- Given records -
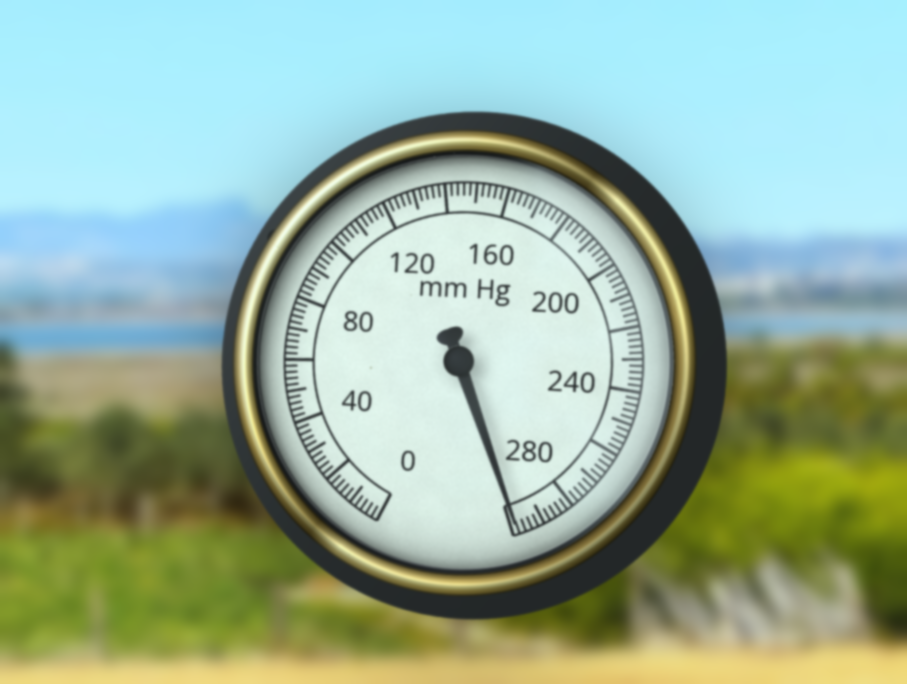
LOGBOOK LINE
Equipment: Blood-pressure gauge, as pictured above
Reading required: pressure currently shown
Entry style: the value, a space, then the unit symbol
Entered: 298 mmHg
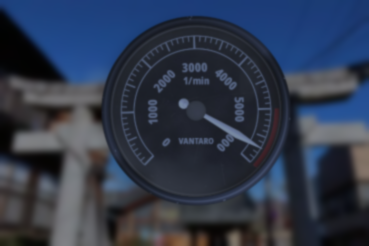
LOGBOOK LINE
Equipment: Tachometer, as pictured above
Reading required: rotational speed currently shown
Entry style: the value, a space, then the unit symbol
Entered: 5700 rpm
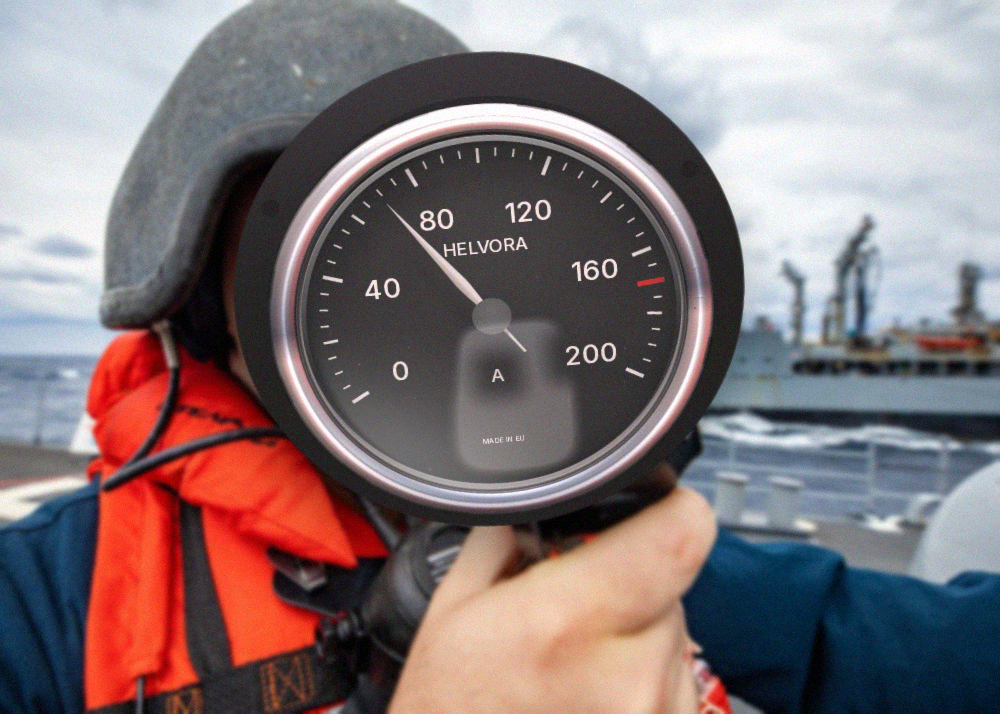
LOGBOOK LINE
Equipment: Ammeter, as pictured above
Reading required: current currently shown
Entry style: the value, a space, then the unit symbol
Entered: 70 A
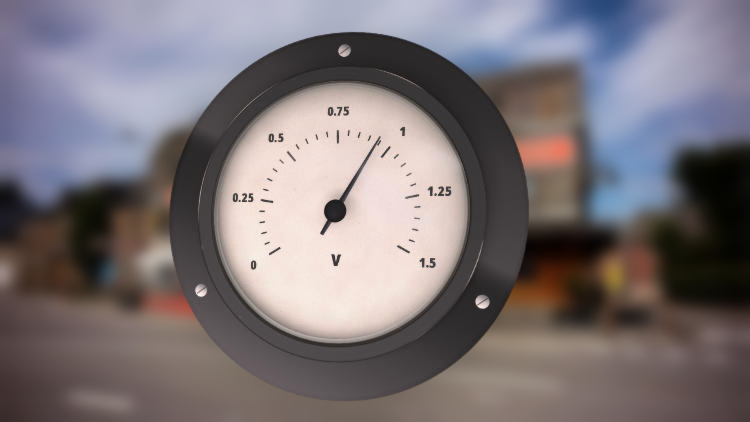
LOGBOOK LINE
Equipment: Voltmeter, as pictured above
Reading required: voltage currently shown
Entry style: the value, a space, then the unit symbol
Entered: 0.95 V
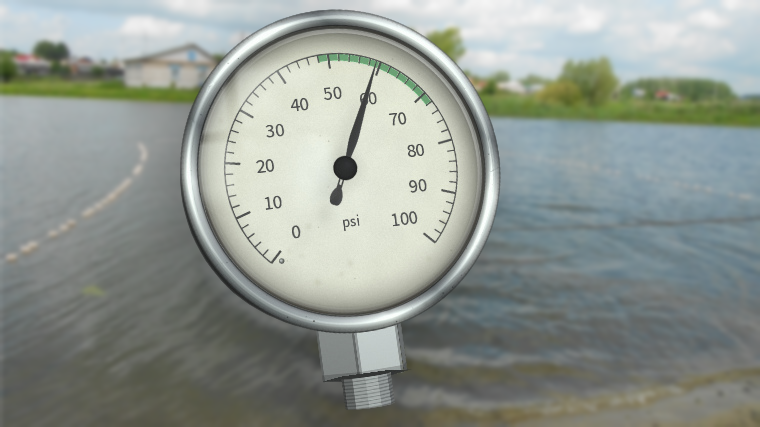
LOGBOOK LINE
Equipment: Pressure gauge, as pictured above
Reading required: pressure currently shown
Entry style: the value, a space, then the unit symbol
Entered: 59 psi
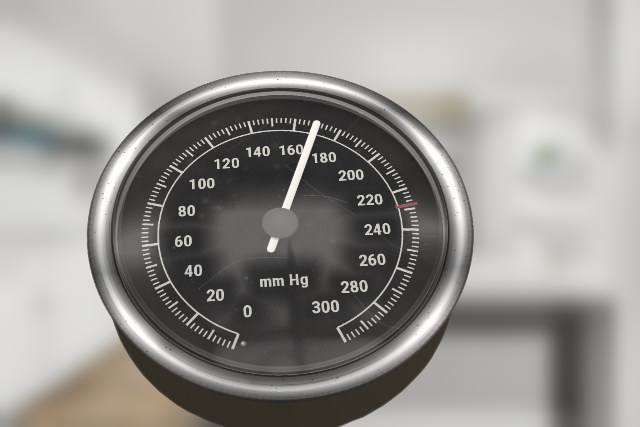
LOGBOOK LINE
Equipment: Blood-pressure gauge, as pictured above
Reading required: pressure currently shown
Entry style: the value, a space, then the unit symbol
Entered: 170 mmHg
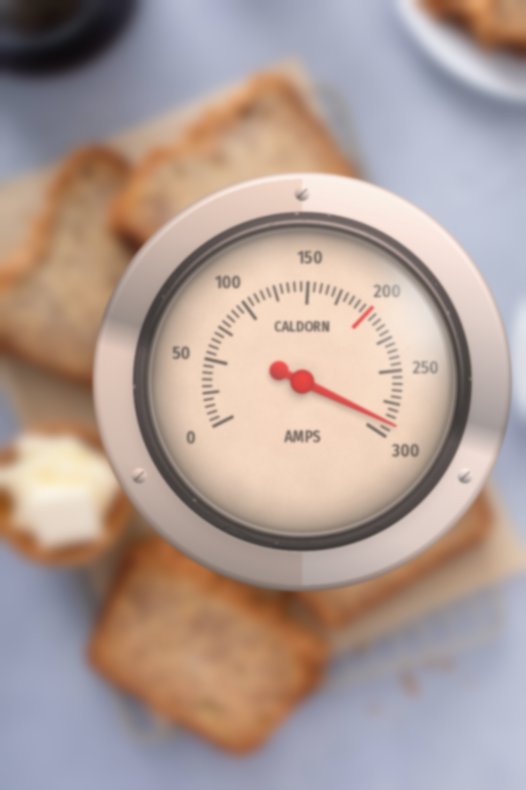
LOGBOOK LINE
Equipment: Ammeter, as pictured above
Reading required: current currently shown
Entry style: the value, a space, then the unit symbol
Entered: 290 A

- Activity -
Recast the items above as a JSON list of strings, with one string for each line and blank lines omitted. Begin at the start of the items, end with the line containing "Entered: 170 mmHg" (that line included), and leave the pictures out.

- Response below -
[
  "LOGBOOK LINE",
  "Equipment: Blood-pressure gauge, as pictured above",
  "Reading required: pressure currently shown",
  "Entry style: the value, a space, then the unit symbol",
  "Entered: 298 mmHg",
  "LOGBOOK LINE",
  "Equipment: Tachometer, as pictured above",
  "Reading required: rotational speed currently shown",
  "Entry style: the value, a space, then the unit symbol",
  "Entered: 5700 rpm",
  "LOGBOOK LINE",
  "Equipment: Ammeter, as pictured above",
  "Reading required: current currently shown",
  "Entry style: the value, a space, then the unit symbol",
  "Entered: 70 A",
  "LOGBOOK LINE",
  "Equipment: Voltmeter, as pictured above",
  "Reading required: voltage currently shown",
  "Entry style: the value, a space, then the unit symbol",
  "Entered: 0.95 V",
  "LOGBOOK LINE",
  "Equipment: Pressure gauge, as pictured above",
  "Reading required: pressure currently shown",
  "Entry style: the value, a space, then the unit symbol",
  "Entered: 59 psi",
  "LOGBOOK LINE",
  "Equipment: Blood-pressure gauge, as pictured above",
  "Reading required: pressure currently shown",
  "Entry style: the value, a space, then the unit symbol",
  "Entered: 170 mmHg"
]